Earlier this month I gave my regular squeal of anguish from a pub that should have been opened but wasn’t.

Country gastropub ahoy !

Some people would have given the Stag in Mentmore up as a bad job, but us Guide tickers don’t have that luxury. And, following our intensive training at GBG Base Camp*, we’re all prepared for the worst that Buckinghamshire can throw at us.

I phoned up before making this trip.  They sounded very nice.

Mentmore does at least have the advantage of being a short hop on the train from Leighton Buzzard, and a longer walk from Cheddington.

New Model Farm Army

That’s the Leighton Buzzard with this sight, by the way. Five points for identifying the pub.

Not at 11am it wasn’t

Mentmore looked a little less misty, and hence even less interesting, than before.  Perhaps some of my readers may live in places without trees.


I was really hoping the Stag would either be unexpectedly great, or so bad I got a good blog post out of it.

Will you be dining with us, Sir ?”

Along with jam jars in front of hand pumps, Tap Takeovers and table reservations, nothing makes the heart sink more than these words.  I answered apologetically;

No, just a Bombardier and a packet of those wonderful Pipers crisps please“.

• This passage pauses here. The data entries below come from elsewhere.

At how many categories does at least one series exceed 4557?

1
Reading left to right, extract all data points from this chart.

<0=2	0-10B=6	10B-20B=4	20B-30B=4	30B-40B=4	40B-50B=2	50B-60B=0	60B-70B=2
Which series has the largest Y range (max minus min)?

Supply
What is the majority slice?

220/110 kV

This was my window seat in the bar area. Two high posing tables and a large sofa.

Seats for Nannas

There was no-one else obviously about, but the car park was full.  So the extent of the banter was a never-ending series of phone calls looking for Sunday lunch reservations.

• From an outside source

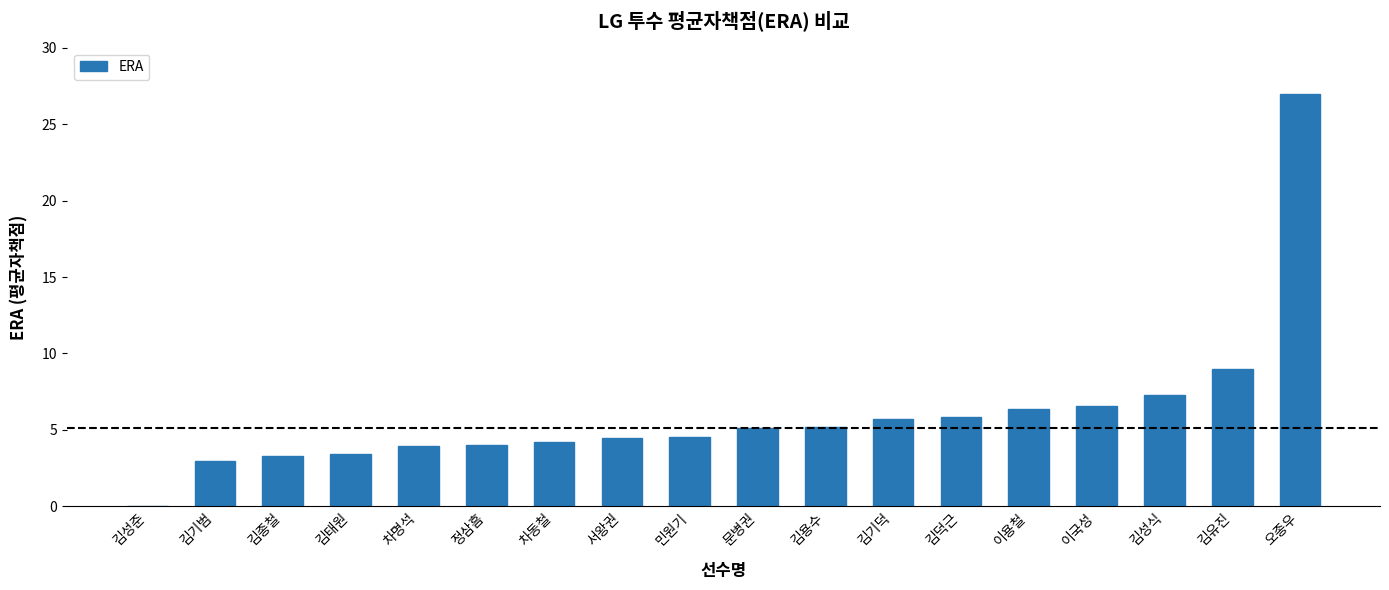

What is the greatest value displayed?

27.0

This is obviously a very successful restaurant, if not a great pub.  That fire in the top photo would have been pleasant in a cosy boozer, a soundtrack of Bill Withers was played at decent volume and the foamy head made a nice addition to my collection.

Nice foam, to be fair

But as Bill would say, “Ain’t No Sunshine in a drab NBSS 2.5 pint of Bombardier”.

Poor lacings


I hope you appreciate the anguish Duncan, Simon and I go to bring you reports from places like this. But I bet you don’t.


*2 days course at Maidenhead Conservative Club


20 thoughts on ““WILL YOU BE DINING WITH US, SIR ?”

  1. “Perhaps some of my readers may live in places without trees.”

    Not in my neck of the woods (I think the woods bit gives that away). 🙂

    Mind you, I have spent a total of 12 months so far north that the closest trees were a good 2,000km away.


    Liked by 1 person

    1. Lots… when went into exile in early Eighties ;-). Now only go back for football, more and more occasionally. Butchers Arms only one am aware of these days with Bass usually on, but that not from personal experience – haven’t been in in years.


  2. Jars in front of handpumps I can live with.Tap takeovers and table reservations are profoundly annoying. However, “will you be dining with us, Sir?” is from the seventh circle of Hell. There are no words.

    Liked by 2 people

  3. “In Froggy’s Bar you can enjoy real ale and pub food in a relaxed atmosphere. The 1920’s art-deco cocktail lounge houses a baby grand piano which, on occasions, you can hear being expertly played to provide soothing background music”.

    So says WhatPub. After reading that, perhaps I can appreciate the anguish Duncan, Simon and you go to bring us reports from places like this.

    Pipers crisps does raise it up slightly in my estimation, though.

    Liked by 1 person

  4. Very off topic, but on your map – were you aware that the Great Train Robbery took place at Mentmore Bridge ? Bit of history there for you…


  5. I thought for sure you were going to say to them, “Yes, I will be dining here. I’ll dining upon a nice plump packet of your finest Pipers crisps.”

    I must say I’m conflicted with Bombardier. On the plus side they make the effort to get their stuff over here to the USA, which is much appreciated. Also the label design is delightful, which matters to me for some reason. But the beer itself is a touch too sweet it seems to me, the bottled version at any rate.

    When you’ve had it at its best, what’s your opinion on it?

    Liked by 1 person

    1. That first line elicited the sort of laugh normally reserved for BRAPA. I really should have said that !

      I agree on the Bombardier design. 20 years ago it was a favourite beer; the Wrestlers pub in Cambridge served many pints of it, as did quite a few boozers in Coventry, oddly. It wasn’t sweet back then.

      Sadly, I don’t think there are many pubs that serve enough pints of it these days, and Charles Wells pubs have added far too many beers to the bar (see my Potton post for example).


    1. It is just possible there was a room full of gentlefolk silently eating their prawn cocktails round the corner out of sight !

      The car park is just a few places on the area leading to the village green, but there were no obvious visitors to the village.